(github.com)

27 points Pringled | 5 comments | 17 Nov 24 13:22 UTC | HN request time: 0.874s | source

We’ve recently open-sourced Model2vec, a method to distill sentence transformers into static embeddings that outperform all previous approaches by a large margin on MTEB. Our new models set a new state-of-the-art for static embeddings. Main features:

- Our best model (potion-base-8M) has only 8M parameters, which is ~30mb on disk

- Inference is ~500x faster than the distilled base model (bge-base), on a CPU

- New models can be distilled in 30 seconds on a CPU without requiring a dataset - just a vocabulary

- Numpy-only inference: The packaged can be install the package with minimal dependencies for lightweight deployments

- The library is integrated in SentenceTransformers, making it easy to use with other popular libraries

We built this because we think static embeddings can provide a hardware friendly alternative to many of the larger embedding models out there, while still being performant enough to power usecases such as RAG, or semantic search. We are curious to hear your feedback on this and whether there’s any usecases you can think of that we have not explored yet!

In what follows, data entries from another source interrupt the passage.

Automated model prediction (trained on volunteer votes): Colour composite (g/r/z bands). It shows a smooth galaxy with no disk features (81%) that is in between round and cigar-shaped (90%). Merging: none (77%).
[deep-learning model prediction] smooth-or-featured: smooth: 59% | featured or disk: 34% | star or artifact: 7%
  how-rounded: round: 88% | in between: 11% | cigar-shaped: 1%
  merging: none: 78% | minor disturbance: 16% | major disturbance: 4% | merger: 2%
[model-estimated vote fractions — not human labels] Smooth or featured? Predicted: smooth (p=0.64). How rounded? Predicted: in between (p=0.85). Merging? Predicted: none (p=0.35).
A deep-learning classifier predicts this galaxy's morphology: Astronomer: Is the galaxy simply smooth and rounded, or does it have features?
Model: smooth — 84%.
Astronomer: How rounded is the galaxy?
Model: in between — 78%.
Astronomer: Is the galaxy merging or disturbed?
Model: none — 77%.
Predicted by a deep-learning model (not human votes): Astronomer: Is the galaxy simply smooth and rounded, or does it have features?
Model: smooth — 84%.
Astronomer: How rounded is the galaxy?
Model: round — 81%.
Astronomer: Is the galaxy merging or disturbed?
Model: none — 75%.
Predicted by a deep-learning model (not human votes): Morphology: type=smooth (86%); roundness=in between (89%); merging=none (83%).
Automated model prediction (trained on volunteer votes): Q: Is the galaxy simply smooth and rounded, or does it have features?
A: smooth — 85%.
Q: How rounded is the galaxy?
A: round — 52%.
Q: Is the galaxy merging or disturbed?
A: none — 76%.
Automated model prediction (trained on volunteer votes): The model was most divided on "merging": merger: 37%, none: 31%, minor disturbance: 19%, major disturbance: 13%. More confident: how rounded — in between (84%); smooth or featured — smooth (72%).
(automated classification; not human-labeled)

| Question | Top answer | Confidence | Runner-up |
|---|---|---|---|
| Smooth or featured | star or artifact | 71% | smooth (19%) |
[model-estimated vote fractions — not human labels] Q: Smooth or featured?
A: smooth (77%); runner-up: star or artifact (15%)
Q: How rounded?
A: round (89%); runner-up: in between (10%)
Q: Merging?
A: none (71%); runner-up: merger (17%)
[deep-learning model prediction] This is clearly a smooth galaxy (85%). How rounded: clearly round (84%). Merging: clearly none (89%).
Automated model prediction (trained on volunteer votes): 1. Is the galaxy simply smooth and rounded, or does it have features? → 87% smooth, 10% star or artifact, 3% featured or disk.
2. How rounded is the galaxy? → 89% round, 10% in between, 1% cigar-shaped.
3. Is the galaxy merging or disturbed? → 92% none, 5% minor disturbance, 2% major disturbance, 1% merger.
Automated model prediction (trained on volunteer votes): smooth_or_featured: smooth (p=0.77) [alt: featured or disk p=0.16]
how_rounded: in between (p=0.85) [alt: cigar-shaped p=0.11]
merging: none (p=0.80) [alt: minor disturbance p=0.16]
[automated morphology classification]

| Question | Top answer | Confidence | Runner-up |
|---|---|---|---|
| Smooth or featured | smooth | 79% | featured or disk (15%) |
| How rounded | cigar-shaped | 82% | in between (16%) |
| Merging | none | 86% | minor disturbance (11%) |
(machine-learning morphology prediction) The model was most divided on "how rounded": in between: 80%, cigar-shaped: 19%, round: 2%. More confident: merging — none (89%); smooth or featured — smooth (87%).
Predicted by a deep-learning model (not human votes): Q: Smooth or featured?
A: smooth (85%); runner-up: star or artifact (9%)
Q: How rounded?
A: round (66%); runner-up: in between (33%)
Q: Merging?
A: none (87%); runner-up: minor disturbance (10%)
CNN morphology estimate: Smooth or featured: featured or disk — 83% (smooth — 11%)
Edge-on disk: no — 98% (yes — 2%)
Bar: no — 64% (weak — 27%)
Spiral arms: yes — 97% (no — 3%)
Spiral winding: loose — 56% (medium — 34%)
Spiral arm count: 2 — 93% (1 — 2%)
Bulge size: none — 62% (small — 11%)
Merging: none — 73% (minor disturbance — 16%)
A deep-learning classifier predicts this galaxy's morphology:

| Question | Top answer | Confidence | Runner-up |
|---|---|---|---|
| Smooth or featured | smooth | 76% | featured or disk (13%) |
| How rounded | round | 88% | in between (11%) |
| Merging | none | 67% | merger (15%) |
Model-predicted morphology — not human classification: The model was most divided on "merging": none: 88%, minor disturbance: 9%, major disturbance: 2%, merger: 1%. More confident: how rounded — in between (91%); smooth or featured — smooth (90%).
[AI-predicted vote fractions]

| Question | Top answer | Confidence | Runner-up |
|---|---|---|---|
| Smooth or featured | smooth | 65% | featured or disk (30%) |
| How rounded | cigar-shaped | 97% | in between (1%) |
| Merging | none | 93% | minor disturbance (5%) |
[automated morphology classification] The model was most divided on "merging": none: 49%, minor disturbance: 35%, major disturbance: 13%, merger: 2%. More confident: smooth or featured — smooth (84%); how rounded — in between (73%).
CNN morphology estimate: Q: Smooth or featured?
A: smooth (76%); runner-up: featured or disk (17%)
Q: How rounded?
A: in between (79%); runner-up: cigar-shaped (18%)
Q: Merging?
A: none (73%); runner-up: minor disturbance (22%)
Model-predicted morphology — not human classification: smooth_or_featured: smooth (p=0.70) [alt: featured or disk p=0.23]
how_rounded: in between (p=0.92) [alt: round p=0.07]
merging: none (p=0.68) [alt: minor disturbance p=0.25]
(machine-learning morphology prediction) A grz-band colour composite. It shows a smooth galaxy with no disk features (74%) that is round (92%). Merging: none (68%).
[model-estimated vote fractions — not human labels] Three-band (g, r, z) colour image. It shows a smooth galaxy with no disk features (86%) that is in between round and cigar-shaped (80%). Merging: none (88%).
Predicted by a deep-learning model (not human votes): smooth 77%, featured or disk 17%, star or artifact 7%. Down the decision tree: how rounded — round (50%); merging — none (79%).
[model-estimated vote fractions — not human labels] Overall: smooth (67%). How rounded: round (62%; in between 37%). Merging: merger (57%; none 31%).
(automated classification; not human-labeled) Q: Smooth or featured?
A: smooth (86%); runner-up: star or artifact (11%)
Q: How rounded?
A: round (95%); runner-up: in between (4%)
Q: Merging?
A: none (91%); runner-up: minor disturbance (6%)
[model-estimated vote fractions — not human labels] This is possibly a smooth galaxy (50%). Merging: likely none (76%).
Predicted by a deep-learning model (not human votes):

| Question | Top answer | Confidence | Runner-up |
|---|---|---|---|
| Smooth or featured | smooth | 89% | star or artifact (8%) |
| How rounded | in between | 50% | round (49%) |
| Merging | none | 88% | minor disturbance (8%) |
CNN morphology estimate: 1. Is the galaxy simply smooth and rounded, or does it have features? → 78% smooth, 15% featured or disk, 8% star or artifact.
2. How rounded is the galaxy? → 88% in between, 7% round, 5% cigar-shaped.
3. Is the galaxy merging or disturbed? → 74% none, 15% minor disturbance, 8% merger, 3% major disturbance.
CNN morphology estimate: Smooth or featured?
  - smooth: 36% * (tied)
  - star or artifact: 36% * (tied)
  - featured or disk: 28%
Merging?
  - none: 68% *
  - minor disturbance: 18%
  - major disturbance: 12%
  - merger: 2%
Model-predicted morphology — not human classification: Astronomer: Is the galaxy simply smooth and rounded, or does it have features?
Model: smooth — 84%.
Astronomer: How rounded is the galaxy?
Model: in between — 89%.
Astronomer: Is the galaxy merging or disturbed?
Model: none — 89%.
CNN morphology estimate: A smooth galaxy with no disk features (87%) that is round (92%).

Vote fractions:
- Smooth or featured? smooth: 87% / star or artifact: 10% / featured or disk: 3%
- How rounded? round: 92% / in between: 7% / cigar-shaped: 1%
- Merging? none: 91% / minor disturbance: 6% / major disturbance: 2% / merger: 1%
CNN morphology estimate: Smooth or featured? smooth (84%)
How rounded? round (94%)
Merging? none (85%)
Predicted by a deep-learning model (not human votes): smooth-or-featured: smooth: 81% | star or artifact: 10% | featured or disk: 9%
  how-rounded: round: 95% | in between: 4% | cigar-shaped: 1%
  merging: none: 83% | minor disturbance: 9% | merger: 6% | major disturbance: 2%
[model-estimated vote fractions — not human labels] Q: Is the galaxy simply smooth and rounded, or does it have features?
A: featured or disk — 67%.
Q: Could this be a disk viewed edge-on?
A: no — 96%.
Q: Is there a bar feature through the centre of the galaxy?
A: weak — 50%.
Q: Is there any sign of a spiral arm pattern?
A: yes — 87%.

Link to the code and results: https://github.com/MinishLab/model2vec

1. jerpint ◴[18 Nov 24 04:46 UTC] No.42169777[source]▶

>>42164071 (OP) #

I wonder at what point it will be ~as much overhead to pass through a subset of the data with a small yet capable and fast LLM vs. using a crude dot product when doing retrieval

replies(1): >>42170390 #

2. Pringled ◴[18 Nov 24 07:00 UTC] No.42170390[source]▶

>>42169777 #

I think a combination works quite well: first getting a small set of candidates from all the data using a lightweight model, and the using a heavy-duty model to rerank the results and get the final candidates.

3. protoshell248 ◴[18 Nov 24 08:21 UTC] No.42170706[source]▶

>>42164071 (OP) #

10K embeddings generated in under 700 milliseconds!!!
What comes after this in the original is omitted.